Following the high-profile hijacking of verified Twitter accounts to post a bitcoin scam, former employees at the social network have claimed that a large proportion of its workforce had tools to access and edit accounts.
Speaking with Reuters, two sources said that more than 1,000 employees and contractors, as of earlier this year, had access to internal tools that could change user account settings and hand access over to others.
Twitter would not comment on whether the figure of more than 1,000 was accurate and if the number of employees with access to these tools had changed before or after the breach.
The two former employees did say that Twitter improved its ability to track the activity of staff on accounts in the wake of previous incidents. This includes the charging of former employees in the US last year with spying on behalf of Saudi Arabia to obtain private data on Twitter users critical of the Middle Eastern country.
‘Attackers targeted Twitter employees’
The breach earlier this month saw perpetrators collect more than $100,000 worth of bitcoin in a coordinated scam. Using verified accounts, they made false claims that they would send $2,000 worth of bitcoin to anyone who sends $1,000 worth.
The tweets told followers that they had just 30 minutes to transfer their money if they wanted to get the promised amount back. Targeted accounts included Bill Gates, Elon Musk, Jeff Bezos, Kanye West and Joe Biden.
Both Twitter and the FBI are investigating the breach. In an update last weekend, Twitter said it believes that “attackers targeted certain Twitter employees through a social engineering scheme” to gain access to accounts.
“The attackers successfully manipulated a small number of employees and used their credentials to access Twitter’s internal systems, including getting through our two-factor protections,” the company said. “As of now, we know that they accessed tools only available to our internal support teams to target 130 Twitter accounts.”
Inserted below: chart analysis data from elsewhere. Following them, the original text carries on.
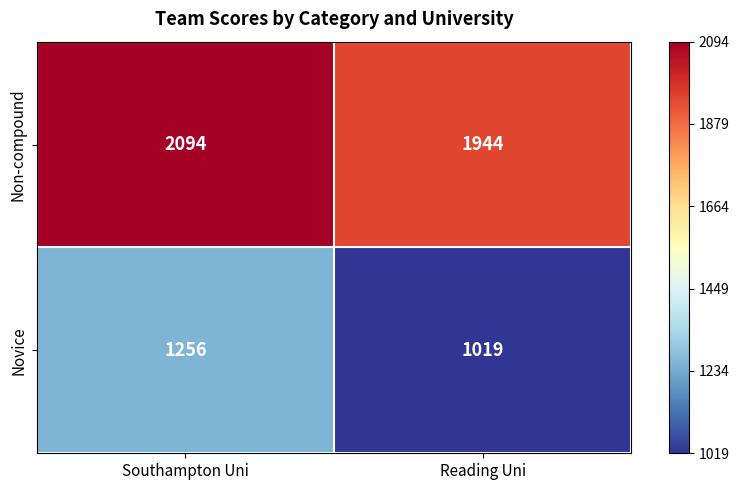

What is the approximate value of Novice at Southampton Uni, to the nearest 10?

1260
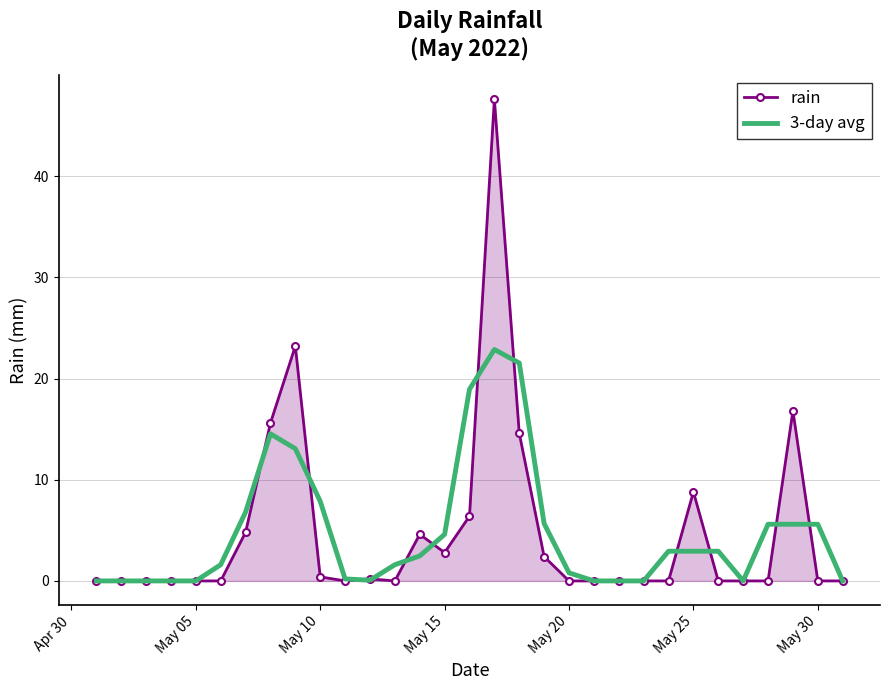

What is the maximum value shown in the chart?

47.6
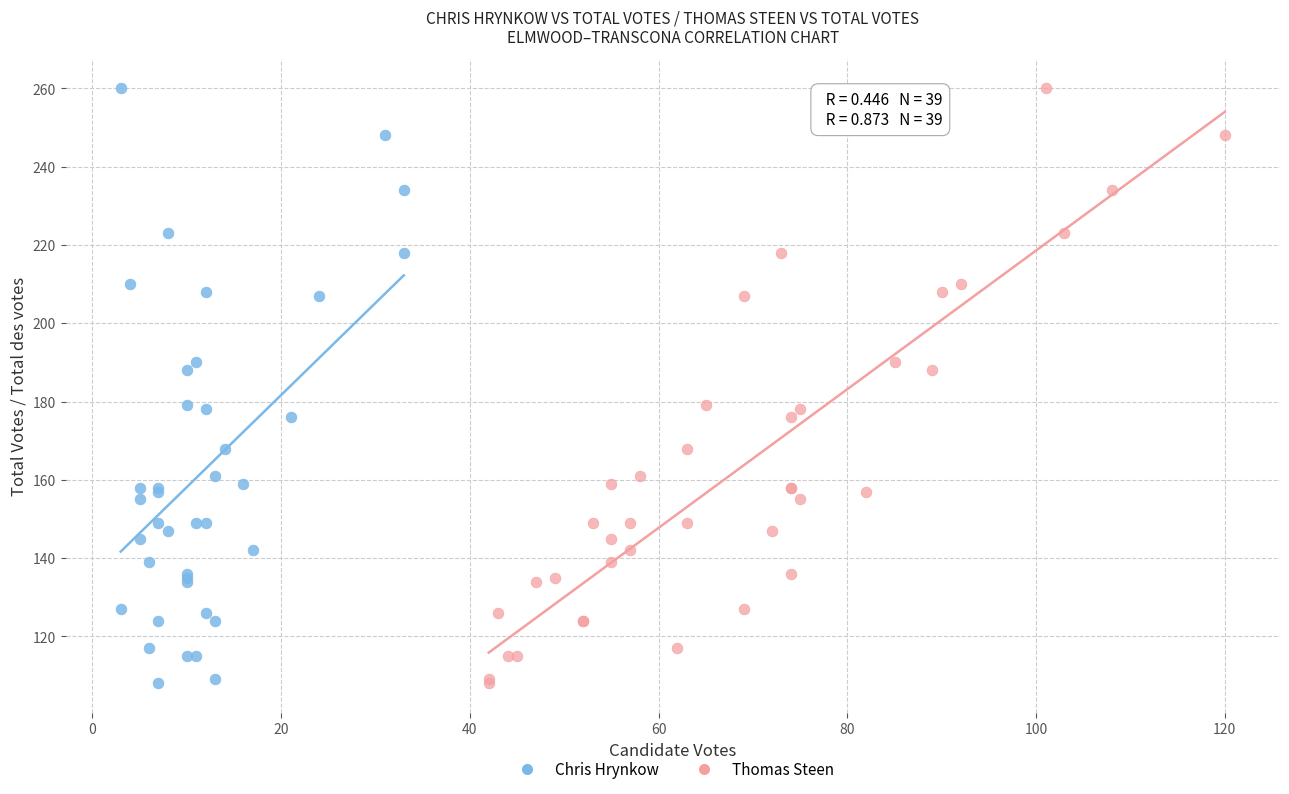

What are all the series names shown in the legend?

Chris Hrynkow, Thomas Steen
For 45 of those accounts, Twitter said that attackers were able to initiate a password reset to log in to the account and send tweets. It also said that attackers may have attempted to sell some of the usernames.
Earlier this week, Twitter added that it believes attackers accessed the direct message inbox for up to 36 of the 130 targeted accounts, including one elected official in the Netherlands.
Twitter seeking new forms of revenue
Meanwhile, Twitter’s earnings report for Q2 was less than stellar, with advertising revenue down 23pc year-on-year, despite seeing a “moderate recovery” when compared with March. It also failed to meet analyst expectations for revenue, coming in at $683m versus the expected $707m.
CEO Jack Dorsey said the company is now in the “very, very early phases of exploring” other revenue-generating options, such as a paid subscription model.